=== ASSIGNMENT ===
All entries, exactly as written, should be output again.

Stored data
#####
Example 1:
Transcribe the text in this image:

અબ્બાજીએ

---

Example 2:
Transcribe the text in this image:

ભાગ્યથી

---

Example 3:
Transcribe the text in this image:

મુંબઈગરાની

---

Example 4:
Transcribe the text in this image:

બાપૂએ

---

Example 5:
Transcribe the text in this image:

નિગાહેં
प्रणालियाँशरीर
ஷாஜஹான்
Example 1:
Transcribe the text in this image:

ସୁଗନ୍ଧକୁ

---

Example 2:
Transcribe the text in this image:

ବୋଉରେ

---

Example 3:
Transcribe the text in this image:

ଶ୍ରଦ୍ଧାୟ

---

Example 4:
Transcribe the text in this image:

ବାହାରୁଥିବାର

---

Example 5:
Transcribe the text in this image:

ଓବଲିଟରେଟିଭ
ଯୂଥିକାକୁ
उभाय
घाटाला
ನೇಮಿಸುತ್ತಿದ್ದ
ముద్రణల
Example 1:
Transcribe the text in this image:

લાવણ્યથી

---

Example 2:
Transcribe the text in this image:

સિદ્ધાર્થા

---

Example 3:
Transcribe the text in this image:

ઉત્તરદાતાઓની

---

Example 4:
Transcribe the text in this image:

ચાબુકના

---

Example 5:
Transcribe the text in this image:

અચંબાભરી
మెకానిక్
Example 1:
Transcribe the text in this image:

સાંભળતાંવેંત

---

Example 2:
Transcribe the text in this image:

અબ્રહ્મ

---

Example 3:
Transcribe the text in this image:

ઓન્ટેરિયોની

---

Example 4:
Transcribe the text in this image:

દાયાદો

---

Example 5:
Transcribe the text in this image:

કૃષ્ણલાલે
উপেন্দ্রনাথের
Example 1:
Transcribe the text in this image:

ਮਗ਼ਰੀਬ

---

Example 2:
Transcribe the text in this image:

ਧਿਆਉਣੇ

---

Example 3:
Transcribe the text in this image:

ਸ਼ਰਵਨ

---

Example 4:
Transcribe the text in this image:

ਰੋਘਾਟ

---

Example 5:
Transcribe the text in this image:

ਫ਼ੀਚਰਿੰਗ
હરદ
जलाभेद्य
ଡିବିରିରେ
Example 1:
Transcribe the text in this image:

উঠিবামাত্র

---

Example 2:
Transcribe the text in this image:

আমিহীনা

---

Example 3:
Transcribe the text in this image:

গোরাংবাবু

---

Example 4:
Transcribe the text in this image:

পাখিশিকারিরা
#####
=== WRITTEN SOLUTION ===
Example 1:
Transcribe the text in this image:

અબ્બાજીએ

---

Example 2:
Transcribe the text in this image:

ભાગ્યથી

---

Example 3:
Transcribe the text in this image:

મુંબઈગરાની

---

Example 4:
Transcribe the text in this image:

બાપૂએ

---

Example 5:
Transcribe the text in this image:

નિગાહેં
प्रणालियाँशरीर
ஷாஜஹான்
Example 1:
Transcribe the text in this image:

ସୁଗନ୍ଧକୁ

---

Example 2:
Transcribe the text in this image:

ବୋଉରେ

---

Example 3:
Transcribe the text in this image:

ଶ୍ରଦ୍ଧାୟ

---

Example 4:
Transcribe the text in this image:

ବାହାରୁଥିବାର

---

Example 5:
Transcribe the text in this image:

ଓବଲିଟରେଟିଭ
ଯୂଥିକାକୁ
उभाय
घाटाला
ನೇಮಿಸುತ್ತಿದ್ದ
ముద్రణల
Example 1:
Transcribe the text in this image:

લાવણ્યથી

---

Example 2:
Transcribe the text in this image:

સિદ્ધાર્થા

---

Example 3:
Transcribe the text in this image:

ઉત્તરદાતાઓની

---

Example 4:
Transcribe the text in this image:

ચાબુકના

---

Example 5:
Transcribe the text in this image:

અચંબાભરી
మెకానిక్
Example 1:
Transcribe the text in this image:

સાંભળતાંવેંત

---

Example 2:
Transcribe the text in this image:

અબ્રહ્મ

---

Example 3:
Transcribe the text in this image:

ઓન્ટેરિયોની

---

Example 4:
Transcribe the text in this image:

દાયાદો

---

Example 5:
Transcribe the text in this image:

કૃષ્ણલાલે
উপেন্দ্রনাথের
Example 1:
Transcribe the text in this image:

ਮਗ਼ਰੀਬ

---

Example 2:
Transcribe the text in this image:

ਧਿਆਉਣੇ

---

Example 3:
Transcribe the text in this image:

ਸ਼ਰਵਨ

---

Example 4:
Transcribe the text in this image:

ਰੋਘਾਟ

---

Example 5:
Transcribe the text in this image:

ਫ਼ੀਚਰਿੰਗ
હરદ
जलाभेद्य
ଡିବିରିରେ
Example 1:
Transcribe the text in this image:

উঠিবামাত্র

---

Example 2:
Transcribe the text in this image:

আমিহীনা

---

Example 3:
Transcribe the text in this image:

গোরাংবাবু

---

Example 4:
Transcribe the text in this image:

পাখিশিকারিরা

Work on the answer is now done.